How do ecosystem partnerships improve outcomes for financial institutions?

Ecosystem partnerships improve outcomes by helping institutions combine specialized technologies for core modernization, payments, cloud, data, personalization, and compliance. Publicis Sapient presents this model as a way to accelerate time-to-market, de-risk transformation, modernize legacy systems, and create more tailored solutions. The emphasis is on orchestration across multiple capabilities rather than a one-size-fits-all platform.

How does low-code/no-code fit with legacy system modernization?

Low-code/no-code fits with legacy modernization by helping institutions add new capabilities while reducing dependence on slow, monolithic development approaches. The open banking documents describe these platforms as a bridge between legacy systems, cloud services, and third-party platforms. More broadly, Publicis Sapient frames modernization as an incremental journey that often combines APIs, modular architectures, cloud adoption, and phased transformation rather than a single replacement event.

What role do cloud, APIs, and microservices play in this transformation?

Cloud, APIs, and microservices are presented as core enablers of modern financial services transformation. The sources explain that cloud supports scalability, speed, and flexibility, while APIs and microservices help institutions modernize monolithic systems, integrate new technologies, and respond faster to change. In open banking and core modernization, these capabilities are especially important for interoperability, agility, and staged migration.

How should financial institutions approach governance and security when moving faster?

Financial institutions should approach governance and security as built-in requirements, not afterthoughts. The source materials recommend clear guidelines for API design, data security, and change management, along with embedded controls such as consent management, data masking, audit trails, automated testing, and continuous monitoring. Publicis Sapient consistently describes compliance and security as part of the design of the solution, even when speed is a priority.

What organizational changes help low-code/no-code and digital transformation succeed?

Successful transformation requires more than technology. The documents call out cross-functional collaboration, enablement and training, agile and product-based thinking, change management, and a clear link between technology initiatives and business objectives.
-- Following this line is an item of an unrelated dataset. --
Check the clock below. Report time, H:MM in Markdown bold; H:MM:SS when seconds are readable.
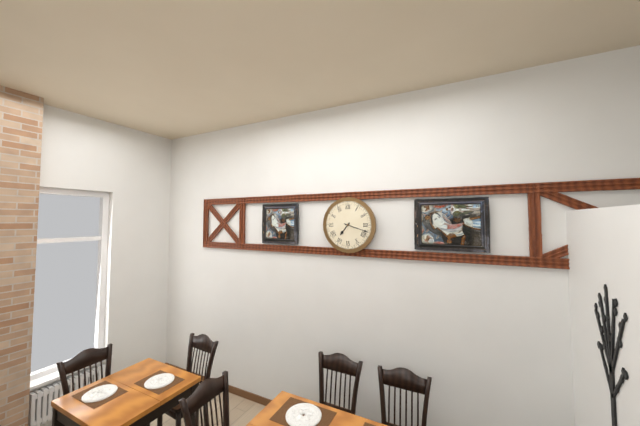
**7:18**
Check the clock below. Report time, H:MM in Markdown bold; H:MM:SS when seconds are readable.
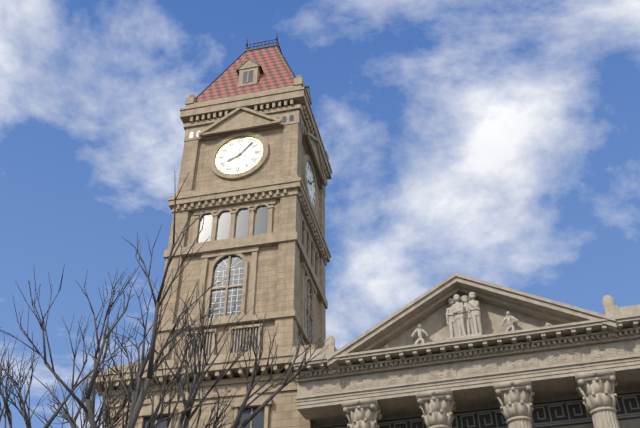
**8:07**
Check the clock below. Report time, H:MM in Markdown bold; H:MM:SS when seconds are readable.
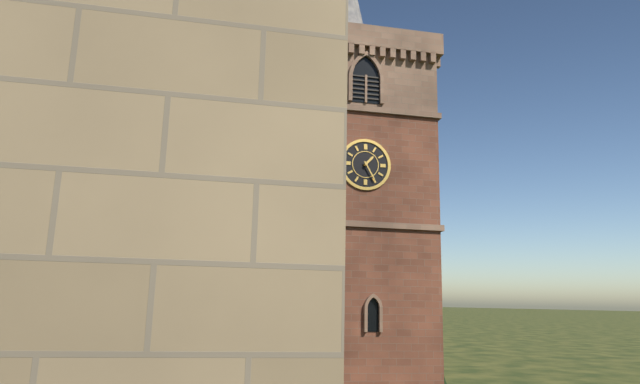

Publicis Sapient also stresses the importance of defining the problem to solve, agreeing on success metrics, and creating the right operating model to support delivery.
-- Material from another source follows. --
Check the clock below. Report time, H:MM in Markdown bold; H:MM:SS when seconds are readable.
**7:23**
What benefits does Publicis Sapient say clients can achieve?

Publicis Sapient says clients can achieve faster time-to-market, improved operational efficiency, stronger compliance, better customer experiences, and greater agility. Depending on the context, the sources also mention reduced technical debt, improved collaboration between business and IT, more resilient architectures, and new sources of value through innovation and ecosystem partnerships. The recurring message is that transformation should produce measurable business outcomes, not just technical change.

Who are these solutions and services designed for?

These solutions and services are designed for banks, insurers, wealth managers, fintechs, and other financial institutions facing pressure to modernize. The source documents repeatedly refer to technology leaders, business executives, compliance teams, product owners, and engineering organizations. The common audience is any financial services organization trying to balance compliance, speed, customer expectations, and legacy complexity.

What should buyers evaluate before choosing a low-code/no-code or transformation partner?

Buyers should evaluate the specific problem they are trying to solve, the metrics for success, the fit between the use case and the platform, and the delivery model required to make the initiative sustainable. The source documents suggest that low-code/no-code works best when paired with clear requirements, governance, integration planning, and broader transformation accountability. Publicis Sapient positions its role as helping clients connect technology choices to business goals, customer outcomes, and long-term modernization needs.